There is a need to help young people develop ‘porn literacy’. This means understanding the difference between pornography and real-life sex. Educating young people about pornography should focus on things like what pornography is, what sex is like in real life and how it is different to pornography, how watching pornography can affect body image, and the importance of consent and safe sex. 

Talking to young people about sexting can be controversial. But young people need to learn about the risks of sexting, the difference between consensual and non-consensual sexting, and how to deal with pressure from partners or peers to sext.

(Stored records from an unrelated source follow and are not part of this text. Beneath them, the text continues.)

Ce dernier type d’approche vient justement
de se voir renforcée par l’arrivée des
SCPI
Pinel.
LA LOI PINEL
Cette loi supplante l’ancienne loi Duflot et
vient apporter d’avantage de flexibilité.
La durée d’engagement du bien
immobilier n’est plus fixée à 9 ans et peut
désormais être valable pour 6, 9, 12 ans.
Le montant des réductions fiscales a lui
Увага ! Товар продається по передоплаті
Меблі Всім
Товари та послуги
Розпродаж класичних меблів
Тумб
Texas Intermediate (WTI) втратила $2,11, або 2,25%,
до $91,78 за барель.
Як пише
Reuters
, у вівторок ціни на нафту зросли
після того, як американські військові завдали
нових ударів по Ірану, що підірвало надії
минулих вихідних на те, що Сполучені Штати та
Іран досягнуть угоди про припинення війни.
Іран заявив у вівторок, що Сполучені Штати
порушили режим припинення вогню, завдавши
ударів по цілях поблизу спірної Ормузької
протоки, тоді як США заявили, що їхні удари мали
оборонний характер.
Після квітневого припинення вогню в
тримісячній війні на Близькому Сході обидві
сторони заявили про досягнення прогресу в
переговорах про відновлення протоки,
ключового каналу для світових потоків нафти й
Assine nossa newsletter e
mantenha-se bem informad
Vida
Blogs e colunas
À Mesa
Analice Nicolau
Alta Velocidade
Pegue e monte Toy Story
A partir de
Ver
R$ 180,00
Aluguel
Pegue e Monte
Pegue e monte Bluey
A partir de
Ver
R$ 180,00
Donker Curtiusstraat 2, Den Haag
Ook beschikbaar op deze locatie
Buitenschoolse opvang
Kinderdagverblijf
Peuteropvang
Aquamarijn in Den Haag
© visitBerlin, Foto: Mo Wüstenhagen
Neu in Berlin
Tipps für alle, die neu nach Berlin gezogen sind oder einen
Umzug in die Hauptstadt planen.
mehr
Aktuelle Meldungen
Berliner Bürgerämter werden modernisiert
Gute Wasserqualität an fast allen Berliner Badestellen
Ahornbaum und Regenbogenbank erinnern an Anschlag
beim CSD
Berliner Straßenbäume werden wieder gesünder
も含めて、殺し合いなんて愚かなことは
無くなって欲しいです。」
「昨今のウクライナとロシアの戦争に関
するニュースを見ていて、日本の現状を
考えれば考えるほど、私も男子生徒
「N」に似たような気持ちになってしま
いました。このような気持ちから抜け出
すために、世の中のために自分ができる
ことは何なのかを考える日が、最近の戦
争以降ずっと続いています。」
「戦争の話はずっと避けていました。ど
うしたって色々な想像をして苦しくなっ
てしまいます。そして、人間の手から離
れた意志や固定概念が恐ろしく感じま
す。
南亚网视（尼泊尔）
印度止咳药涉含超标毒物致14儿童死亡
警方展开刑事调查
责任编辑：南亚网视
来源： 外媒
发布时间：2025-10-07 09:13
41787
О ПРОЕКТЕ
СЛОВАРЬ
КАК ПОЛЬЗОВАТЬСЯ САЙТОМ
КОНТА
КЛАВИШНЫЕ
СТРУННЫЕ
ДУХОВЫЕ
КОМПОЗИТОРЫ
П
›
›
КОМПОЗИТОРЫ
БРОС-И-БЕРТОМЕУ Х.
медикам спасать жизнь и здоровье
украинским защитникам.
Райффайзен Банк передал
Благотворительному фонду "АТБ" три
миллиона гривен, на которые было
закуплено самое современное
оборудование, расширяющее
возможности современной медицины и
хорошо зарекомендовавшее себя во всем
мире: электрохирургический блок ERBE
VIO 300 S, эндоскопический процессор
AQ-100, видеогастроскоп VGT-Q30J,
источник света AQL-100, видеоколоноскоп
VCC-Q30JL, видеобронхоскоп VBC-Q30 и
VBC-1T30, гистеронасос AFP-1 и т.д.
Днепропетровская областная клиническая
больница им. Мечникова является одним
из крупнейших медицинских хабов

This will help young people to be fully informed if they encounter a situation where sexting might happen.  

If a young person chooses to sext, it is better for them to know how to do it safely. Some strategies include not sharing images or video with faces in or other identifiable features. Another is to clearly communicate that the image or video must not to be shared outside of the relationship and should be deleted if the relationship ends.  

Sexual healthcare practitioners should be providing sex-positive support. This means approaching sex as a natural experience that can be positive and healthy. It means providing non-judgmental support and advice that encourages shame-free, open and honest discussions about sex. 

What does this mean for sexual health services? 

Health practitioners are in a good position to support young people to learn about healthy sexual behaviours in the digital age, and the reality and risks of pornography and sexting. But this can only be achieved by creating safe, trusting relationships with young people. Young people need to feel able to discuss their experiences, ask questions and express concerns about pornography, sexting and sex without being judged. 

If it is done in a supportive, non-judgemental way, it can also be effective to screen young people in relation to pornography and sexting. This involves assessing what type of content a young person is viewing and how often, and their reasons for doing so. This can help practitioners provide the right level of support and advice. 

Many parents do not feel confident or prepared to discuss sex, pornography and sexting with their children. Healthcare providers can help parents by talking to them about how to have these kinds of conversations. You can find lots of discussion starters on Be in the KNOW. The Journal of Paediatric Health also provides some useful tools and resources.